Lorenzo de’Medicis’s bust in Berlin: (dis)order and (mis)fortune of a casting tradition
Fabio Gaffo
No portrayal has likely done more to crystallize the image we have of Lorenzo de’ Medici than the
Renaissance terracotta bust in the National Gallery of Art, Washington D.C. Credited with spreading what
is his most largely attested depiction, more than a dozen of casts following this typology contributed
to its diffusion throughout Europe. Yet, since the nineteenth century, the alternating concerns for one
cast or another, and the conflicting assumptions about their origin, reflect the long-nurtured (and
long-contested) hope for works to be reconciled with a Renaissance production – to which none belong.

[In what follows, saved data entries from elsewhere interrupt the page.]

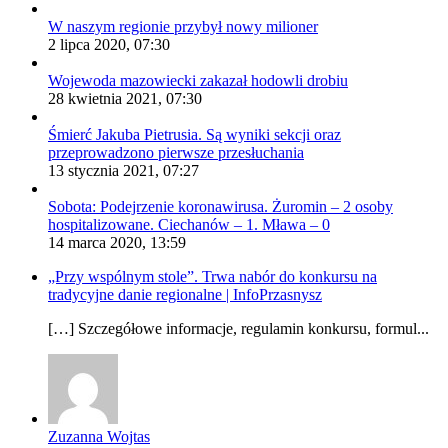
W naszym regionie przybył nowy milioner
2 lipca 2020, 07:30
Wojewoda mazowiecki zakazał hodowli drobiu
28 kwietnia 2021, 07:30
Śmierć Jakuba Pietrusia. Są wyniki sekcji oraz
przeprowadzono pierwsze przesłuchania
13 stycznia 2021, 07:27
Sobota: Podejrzenie koronawirusa. Żuromin – 2 osoby
hospitalizowane. Ciechanów – 1. Mława – 0
14 marca 2020, 13:59
„Przy wspólnym stole”. Trwa nabór do konkursu na
tradycyjne danie regionalne | InfoPrzasnysz
[…] Szczegółowe informacje, regulamin konkursu, formul...
Zuzanna Wojtas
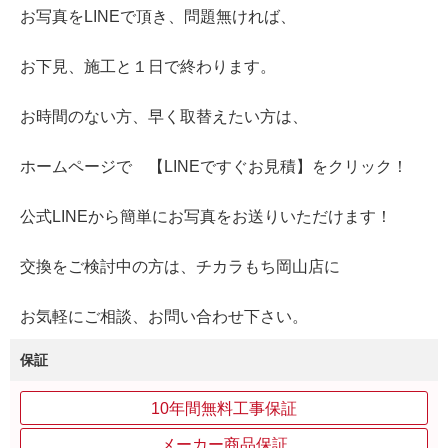
お写真をLINEで頂き、問題無ければ、
お下見、施工と１日で終わります。
お時間のない方、早く取替えたい方は、
ホームページで 【LINEですぐお見積】をクリック！
公式LINEから簡単にお写真をお送りいただけます！
交換をご検討中の方は、チカラもち岡山店に
お気軽にご相談、お問い合わせ下さい。
保証
10年間無料工事保証
メーカー商品保証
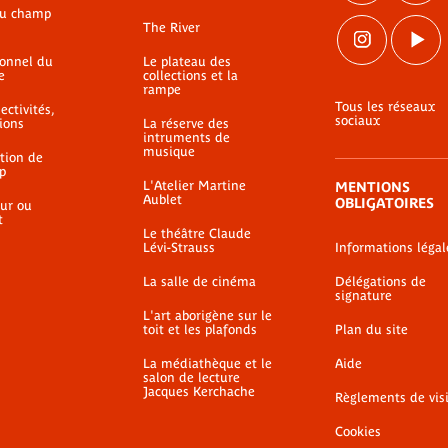
du champ
The River
ionnel du
Le plateau des
e
collections et la
rampe
Tous les réseaux
ectivités,
sociaux
ions
La réserve des
intruments de
musique
ation de
p
L'Atelier Martine
MENTIONS
Aublet
OBLIGATOIRES
ur ou
t
Le théâtre Claude
Lévi-Strauss
Informations légal
La salle de cinéma
Délégations de
signature
L'art aborigène sur le
toit et les plafonds
Plan du site
La médiathèque et le
Aide
salon de lecture
Jacques Kerchache
Règlements de vis
Cookies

Tracing their descent, not from the Washington terracotta, but from a marble version the Florentine artist
Aristodemo Costoli (1803-1871) made of it, most of these copies have led to contradictory information,
hindering any cohesive overview of the network. Acquired in 1839, the Berlin copy led to the same delusion, but, unlike its siblings, it took over the task of carrying this casting tradition into the next century, until damage sustained during the Second World War made it too inconvenient for any further reproduction. Following this tradition’s most privileged, and incidentally most ill-fated version, this paper retraces the development of this production, tracking back the casts and reassessing their sequence in the nineteenth century and beyond, with the aim of establishing some order in the scholarly vicissitudes this network has undergone for more than two centuries.